I remembered this [source Alistair Cooke's Letter from America] as a headline in the newspapers 50 or more years ago, when there was a supply crisis in the salmon trade of Eastern North America. Google Books [above] says it was a Not-Headline. It was, in any case, similar in its implications of cultural disaster to the cold winter last year which threatened the supply of gefilte fish. Lax/laks/lox is pickled salmon which is traditionally served with cream-cheese and bagels. If there is no lox you have to bulk out with the bagels, already. Lax and bagels are both quintessentially Yiddish words, which have worked their way into the vocabulary of gentiles wherever they can be used appropriately. Wordaday is doing Yiddish words this week, probably because of an article the proprietor Anu Garg was encouraging us to read last week. In Ireland we do other stuff with our salmon, so Lox is more likely to mean Liquid Oxygen here especially among scientists. But I think everyone knows what is a bagel. When I lived in Metro-Boston in the 1980s, Yiddisher words were common parlance and I used some of them like a native: chutzpah, glitch, kvetch, klutz, mensh, maven, spiel, schlep, schmooze. Some even appear in The Blob. So these words come from Yiddish, but where does Yiddish come from? . . . and where is it going?

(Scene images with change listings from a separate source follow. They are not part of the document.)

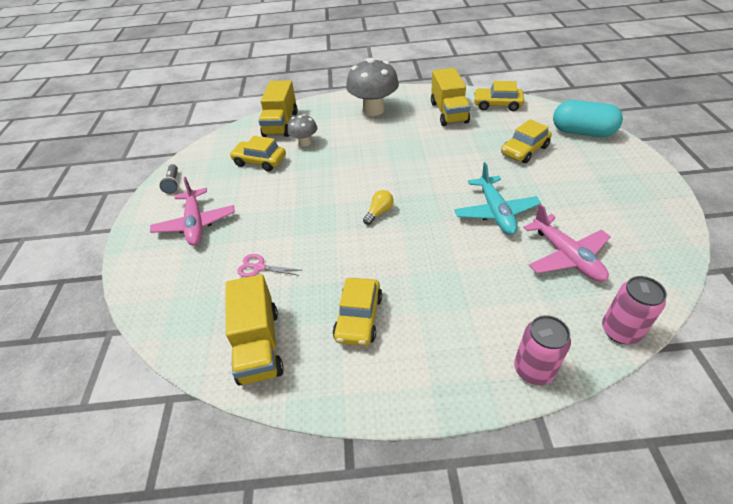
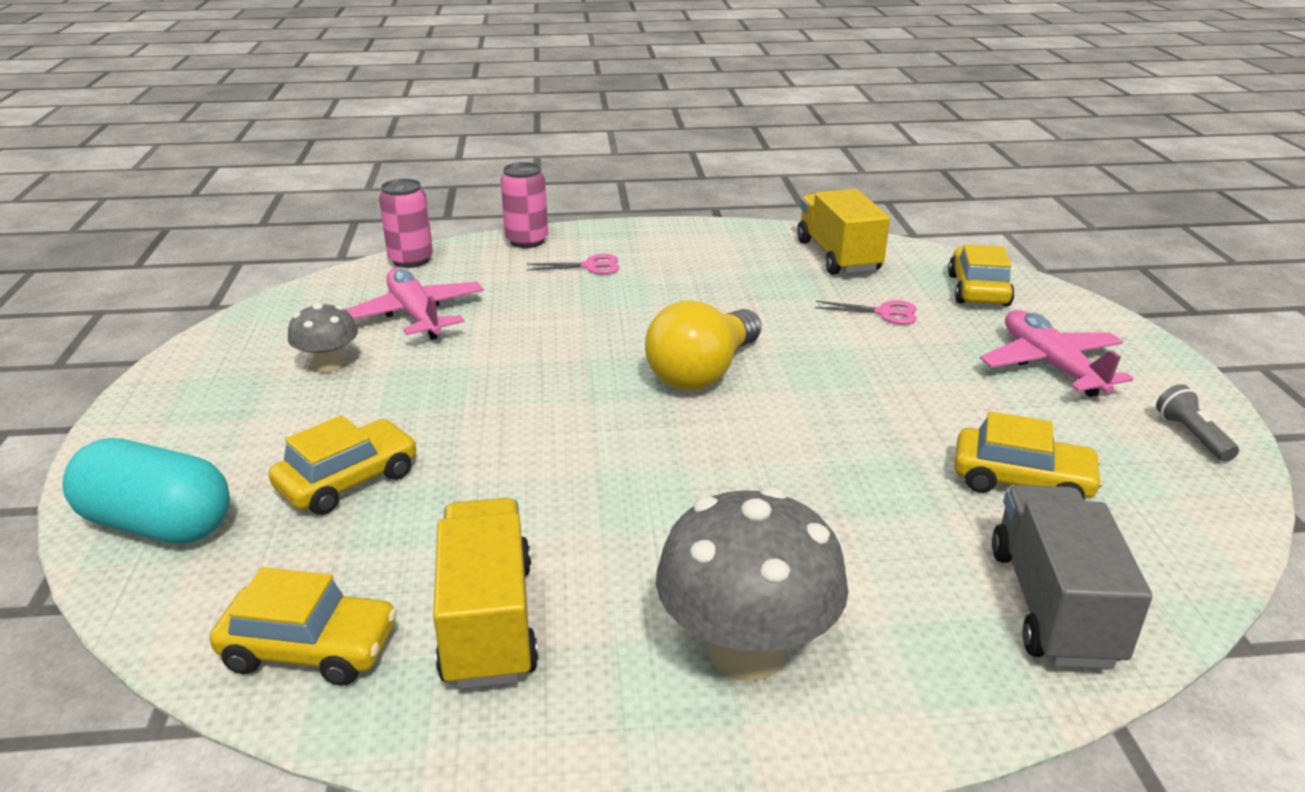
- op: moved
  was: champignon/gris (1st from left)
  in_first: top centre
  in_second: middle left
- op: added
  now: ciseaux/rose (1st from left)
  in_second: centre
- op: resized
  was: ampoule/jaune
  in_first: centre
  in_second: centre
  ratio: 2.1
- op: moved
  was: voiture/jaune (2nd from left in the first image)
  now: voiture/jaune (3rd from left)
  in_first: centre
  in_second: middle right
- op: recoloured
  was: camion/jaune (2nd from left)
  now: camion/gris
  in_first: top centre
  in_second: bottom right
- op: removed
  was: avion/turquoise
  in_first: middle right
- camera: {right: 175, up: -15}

The answer to the second question is that it is going out with a whisper after engendering a rich culture that valued a certain type of education [picking through the holy book with microscopic tweezers for example] for about 1000 years. Yiddish long ago lost the battle with Hebrew to become the secular language of Israel. There, cultural imperialism was as strong against Yiddish as Madrid's against Catalan, Gallego and Asturiano, or Paris in its attempt to grind out the southern French dialects of Langue d'Oc to establish a truly monoglot francophone nation all singing the Marseillaise in tune. And of course, it didn't help that 6 million Yiddish speakers had a one-way ticket to the station at Auschwitz.
The first question was settled more than 100 years ago by concluding that Yiddish was developed from the German spoken in the Rhineland provinces of Western Germany. Max Weinreich’s History of the Yiddish Language argues that Yiddish came from the West and is fundamentally German, perhaps built on a foundation of medieval French, which has acquired a lot of Slavic words from contacts in the cities of Eastern Europe. Paul Wexler, contrariwise, argues in The Ashkenazic Jews: A SlavoTurkic People in Search of a Jewish Identity that Yiddish is a Slavic language with some words assimilated from German and Hebrew. Speakers of English will appreciate the dilemma; English is a German language where whole sections of vocabulary (cooking and law for starters) have been borrowed and absorbed from French. Linguistic archaeology is not what you'd call an exact science. Geneticist David Goldstein famously carried out a study of Y chromosomes from Ashkenazi Jews about 4 years ago and concluded that they were most likely to have arrived in Eastern Europe from Asia rather than from the Rhine Valley. Intriguingly, there is a lot of evidence supporting the from-the-East hypothesis in the 750 close-typed pages of notes to Max "Westie" Weinreich's book. There is a suggestion that he left on the cutting room floor anything that didn't agree with his originally held views. He wouldn't be the first or the last scholar to do that. If the last linked long-form article on the Origins of the Jews and their language isn't enough, there's more here, with maps!
I think perhaps that the controversy might reflect the parable which I heard long long ago from dreamy philosopher Alan Watts:
"Is a zebra a black horse with white stripes or a white horse with blacks stripes?"
"Neither, it is an invisible horse colored black and white so people don't bump into it by accident"
Dear Bob, your mention of the langue d'oc is timely.....only yesterday I was researching lyrics for Canteloub's Songs of the Auvergne and finally saw the words that I've been hearing all these years. And strange they are!
ReplyDeleteSee this translation (sadly I was unable to copy the pronunciation marks so it's worth seeing the link source below) it gives auvergnat then french then english -
Baïlèro (song title)
v.1
Pastré, dè dèlaï l’aïo
Berger, au delà de l’eau,
Shepherd from across the water
A gaïré dé boun tèn,
Tu ne t’amuses guère,
You are having hardly some good time
http://www.lyricdiction.com/auvergnat/
Well Bob, hope you have more than some good time soon!